Three types of resources (CPU, memory and disk) are considered in this experiment. A cloud datacenter composed of 400 physical servers is simulated using ‘Cloudsim’ software. There are four types of physical servers, and each type includes 100 physical servers. Table 2 shows the total and free number of CPU cores, memory capacity and disk size for each type of physical server. There exist five common specifications of VMs in Table 3. In this experiment, we assume five users applying for different types but having the same number of VMs. Users’ priorities are positive integer numbers generated randomly within integer number set [1, 5], with larger number corresponding to higher priorities. We use the emergent grades to express the degrees of emergent resource demands. The emergent grades of VM requests are also generated randomly within the integer number set [1, 5]. Similarly, the greater the value, the higher the emergent degree is. The total numbers of VMs requested by users are set as the values 100, 200, 400, 600, 800, and 1000, respectively. The units of different types of resources differ, so the direct calculation of the original data will cause the proportion among them to be dominated by one type of resource. For instance, the proportion among free number of CPU cores, free memory capacity and free disk size is 48:192:1800 for a P1 type of physical server, which may cause the matching distance of resource proportion to be dominated by the disk. We divide the data of the disk size by 10 to prevent the domination of disk resource.

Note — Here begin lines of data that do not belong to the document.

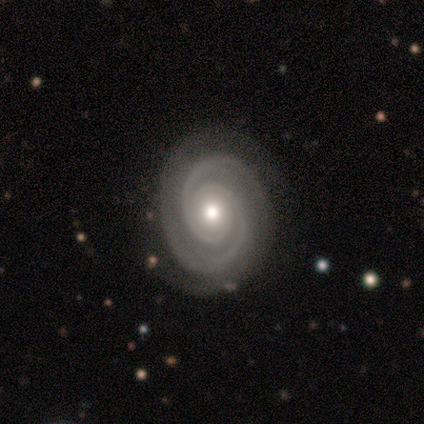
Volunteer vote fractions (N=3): Q: Smooth or featured?
A: featured or disk (100%)
Q: Edge-on disk?
A: no (100%)
Q: Bar?
A: no (100%)
Q: Spiral arms?
A: yes (100%)
Q: Spiral winding?
A: tight (100%)
Q: Spiral arm count?
A: 2 (100%)
Q: Bulge size?
A: moderate (100%)
Q: Merging?
A: none (67%); runner-up: minor disturbance (33%)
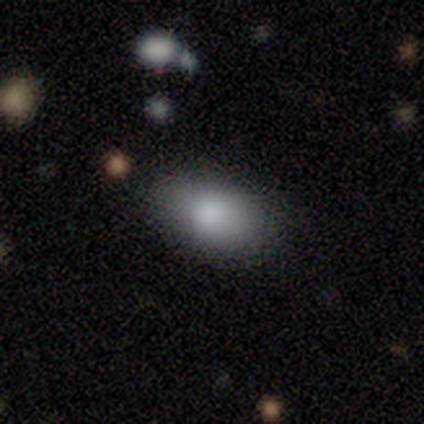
A smooth galaxy with no disk features (83%) that is in between round and cigar-shaped (80%).

Vote fractions:
- Smooth or featured? smooth: 83% / star or artifact: 17% / featured or disk: 0%
- How rounded? in between: 80% / cigar-shaped: 20% / round: 0%
- Merging? none: 60% / minor disturbance: 40% / major disturbance: 0% / merger: 0%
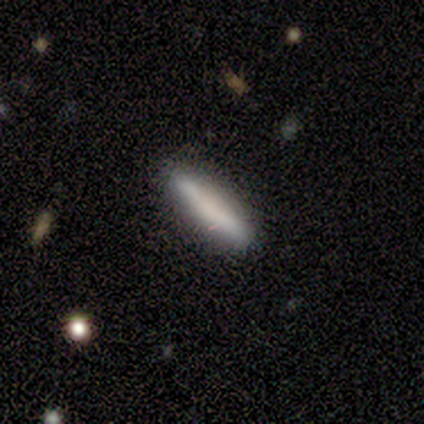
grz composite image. It shows a smooth galaxy with no disk features (100%) that is cigar-shaped (75%). Merging: none (75%).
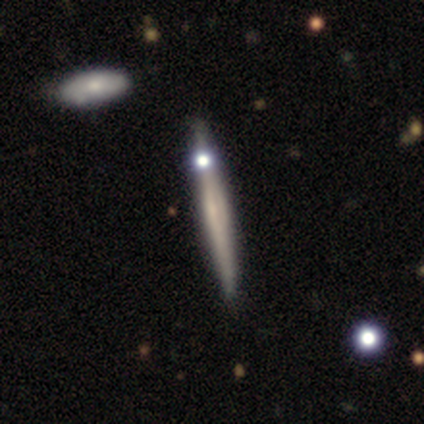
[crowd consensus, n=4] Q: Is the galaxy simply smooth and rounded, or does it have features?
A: smooth — 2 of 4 (50%, tied with featured or disk).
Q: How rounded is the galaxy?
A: cigar-shaped — 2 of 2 (100%).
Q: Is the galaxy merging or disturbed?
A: none — 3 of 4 (75%).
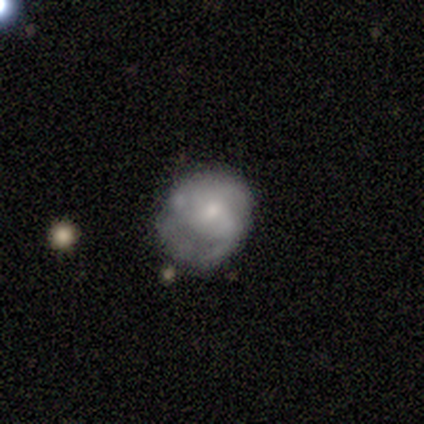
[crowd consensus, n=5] Smooth or featured? 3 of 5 (60%) said featured or disk. Edge-on disk? 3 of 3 (100%) said no. Bar? 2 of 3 (67%) said no. Spiral arms? 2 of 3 (67%) said yes. Spiral winding? 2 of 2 (100%) said loose. Spiral arm count? 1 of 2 (50%, tied with 2) said 1. Bulge size? 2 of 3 (67%) said moderate. Merging? 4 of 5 (80%) said none.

Table 2 Type of physical servers
Table 3 Type of VMs

The population size, the crossover probability, the crossover distribution index and the mutation distribution index are set as 200, 0.85, 20 and 20, respectively, in the experiment on the RAA-PI-NSGAII algorithm. The mutation probability is set as the reciprocal of the number of variables. The maximum number of evaluations of fitness values and iterations are set as 20,000 and 100, respectively. We execute each algorithm 10 times and compute the average results.

Metrics

To verify the effectiveness and performance of the RAA-PI-NSGAII algorithm, we evaluate and compare it with other algorithms on these following metrics.

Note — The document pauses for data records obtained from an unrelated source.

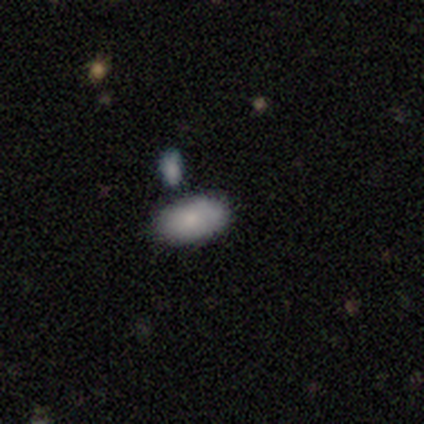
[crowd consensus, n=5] Smooth or featured: smooth — 80% (featured or disk — 20%)
How rounded: in between — 75% (round — 25%)
Merging: none — 80% (minor disturbance — 20%)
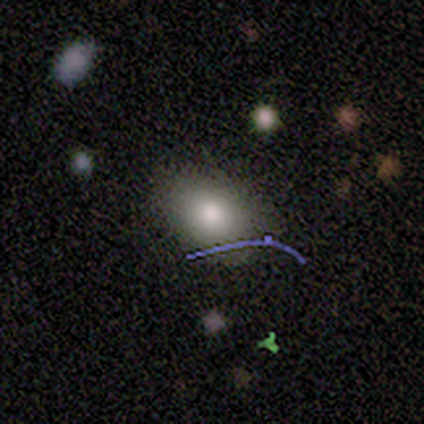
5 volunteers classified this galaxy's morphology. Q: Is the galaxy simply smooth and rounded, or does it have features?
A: smooth — 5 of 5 (100%).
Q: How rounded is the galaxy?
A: in between — 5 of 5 (100%).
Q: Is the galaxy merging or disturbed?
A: none — 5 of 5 (100%).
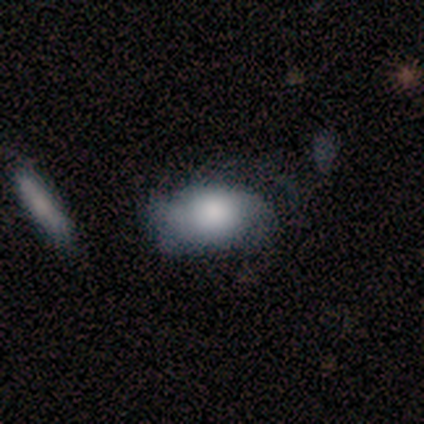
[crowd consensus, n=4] Smooth or featured? 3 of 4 (75%) said smooth. How rounded? 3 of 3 (100%) said in between. Merging? 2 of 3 (67%) said none.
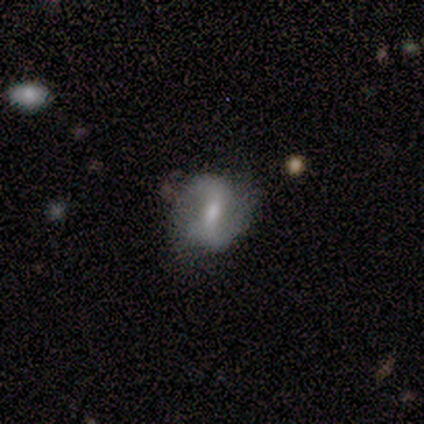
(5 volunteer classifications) A featured or disk galaxy (100%) with a weak bar (60%), 2 (60%) tight (40%, tied with loose) spiral arms (100%) and a moderate central bulge (40%). Merging: minor disturbance (60%).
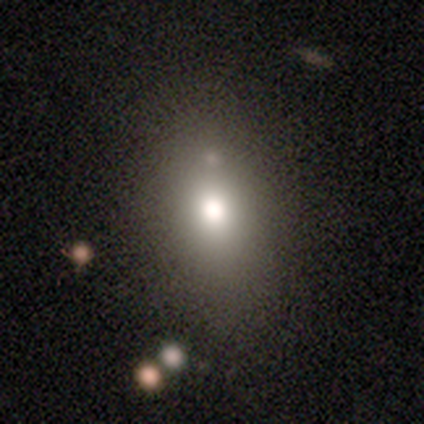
Smooth or featured: smooth — 40% (tied with featured or disk — 40%)
How rounded: in between — 100%
Merging: none — 75% (minor disturbance — 25%)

Number of the used physical servers

The physical servers should be used as little as possible when VMs are created according to the resource allocation algorithm. The fewer used physical servers there are, the more the idle physical servers can be closed, thereby reducing energy consumption and cost.

Matching distances of resource performance and resource proportion

The matching distances of resource performance and resource proportion can be used to evaluate the matching degree of the resource demands of VMs and the free resources of the physical servers. The smaller the distances, the better the virtual resource demands match with physical resources. Thus, the VMs will have better performance, and fewer resources are wasted.

Resource utilization

A good multi-dimensional resource allocation algorithm should maximize and homogenize each type of resource utilization.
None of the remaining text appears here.